## Excerpt to read
*** Block opens ***
Activist Courts And Unintended Consequences

The Supreme Court recently heard oral arguments in the case of Janus v. American Federation of State, County and Municipal Employees. As a recent op-ed in the New York Times put it, unlike other cases that find their way to the country’s highest court, we already know how this one is going to be decided.

The Supreme Court is widely expected to rule in favor of Janus on a party line 5-to-4 basis and overturn a 1977 precedent, Abood v. Detroit Board of Education. Abood permitted fair-share fees, which cover only organizing and collective bargaining and do not include social or political activities in the public sector.

Why are we so sure about the Janus outcome? The court heard a similar case in 2016, and it split 4-4 after Justice Antonin Scalia’s sudden death. Neil Gorsuch has proved himself more conservative than Justice Scalia on most issues, so there is little hope that labor will win this time around.

I will, for purposes of this post, omit my diatribe about stolen Supreme Court seats and the erosion of time-honored democratic norms.

The  plaintiff in this case is asserting a First Amendment right not to be compelled to support unions, even when that “support” is limited to payment for services from which he benefits. The op-ed to which I link focuses on the unintended consequences of his likely victory–consequences that would give pause to justices less ideologically rigid than those currently serving.

The popular understanding of the case is limited to recognizing that, if the court bans fair-share fees, it will hurt unions. It will deprive them of funds and (more insidiously) encourage “free riding”–non-contributing workers’ ability to benefit from the contributions of others. Those are intended consequences of what has been a concerted, well-funded effort to destroy workers’ ability to bargain collectively.
*** Block closes ***
## What to do
(a) In the final paragraph of the post about the Janus case, what harms to unions does it say a ban on fair-share fees would bring? List each one.
(b) According to the post about the Janus case, how did the similar case heard in 2016 turn out?
(c) Copy the post about the Janus case word for word from "The Supreme Court is" to "the public sector.".
The data can be left aside.

## Data shown
*** Block opens ***
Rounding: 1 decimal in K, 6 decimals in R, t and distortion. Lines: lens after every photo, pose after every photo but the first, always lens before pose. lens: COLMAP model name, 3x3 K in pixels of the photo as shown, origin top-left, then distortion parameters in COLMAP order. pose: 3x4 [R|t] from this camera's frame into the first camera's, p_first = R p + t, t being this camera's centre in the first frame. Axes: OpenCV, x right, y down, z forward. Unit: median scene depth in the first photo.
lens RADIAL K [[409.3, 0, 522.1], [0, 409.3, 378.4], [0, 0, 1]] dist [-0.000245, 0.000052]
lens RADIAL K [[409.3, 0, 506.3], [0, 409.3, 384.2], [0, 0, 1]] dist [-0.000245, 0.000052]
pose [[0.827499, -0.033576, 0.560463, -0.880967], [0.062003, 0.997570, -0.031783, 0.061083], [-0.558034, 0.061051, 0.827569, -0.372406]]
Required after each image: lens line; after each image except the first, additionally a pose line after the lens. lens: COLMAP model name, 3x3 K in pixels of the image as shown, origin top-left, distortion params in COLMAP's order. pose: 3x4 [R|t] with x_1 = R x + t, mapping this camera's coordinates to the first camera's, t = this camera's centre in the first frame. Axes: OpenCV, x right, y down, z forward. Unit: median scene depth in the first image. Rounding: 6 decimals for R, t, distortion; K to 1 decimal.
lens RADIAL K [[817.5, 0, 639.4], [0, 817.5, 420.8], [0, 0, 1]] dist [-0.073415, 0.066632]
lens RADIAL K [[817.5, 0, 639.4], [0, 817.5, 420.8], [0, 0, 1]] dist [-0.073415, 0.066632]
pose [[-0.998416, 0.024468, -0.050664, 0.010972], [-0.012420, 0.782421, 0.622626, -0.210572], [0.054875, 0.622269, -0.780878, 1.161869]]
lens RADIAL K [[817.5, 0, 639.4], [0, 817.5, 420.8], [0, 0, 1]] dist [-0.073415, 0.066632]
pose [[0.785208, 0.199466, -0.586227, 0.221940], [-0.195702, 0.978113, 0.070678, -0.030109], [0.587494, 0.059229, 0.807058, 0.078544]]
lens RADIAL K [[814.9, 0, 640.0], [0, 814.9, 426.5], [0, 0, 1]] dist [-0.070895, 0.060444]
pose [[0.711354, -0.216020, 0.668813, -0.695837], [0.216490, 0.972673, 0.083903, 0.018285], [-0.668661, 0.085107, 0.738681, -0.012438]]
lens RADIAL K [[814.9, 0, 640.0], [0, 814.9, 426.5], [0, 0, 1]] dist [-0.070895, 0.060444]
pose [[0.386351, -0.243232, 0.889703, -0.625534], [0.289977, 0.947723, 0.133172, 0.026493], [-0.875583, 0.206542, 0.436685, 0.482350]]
*** Block closes ***
## Answer section
(a)
- It would hurt unions.
- It would deprive them of funds.
- It would encourage "free riding," where workers who don't contribute benefit from the contributions of others.

(b) It split 4-4 after Justice Antonin Scalia's sudden death.

(c)
The Supreme Court is widely expected to rule in favor of Janus on a party line 5-to-4 basis and overturn a 1977 precedent, Abood v. Detroit Board of Education. Abood permitted fair-share fees, which cover only organizing and collective bargaining and do not include social or political activities in the public sector.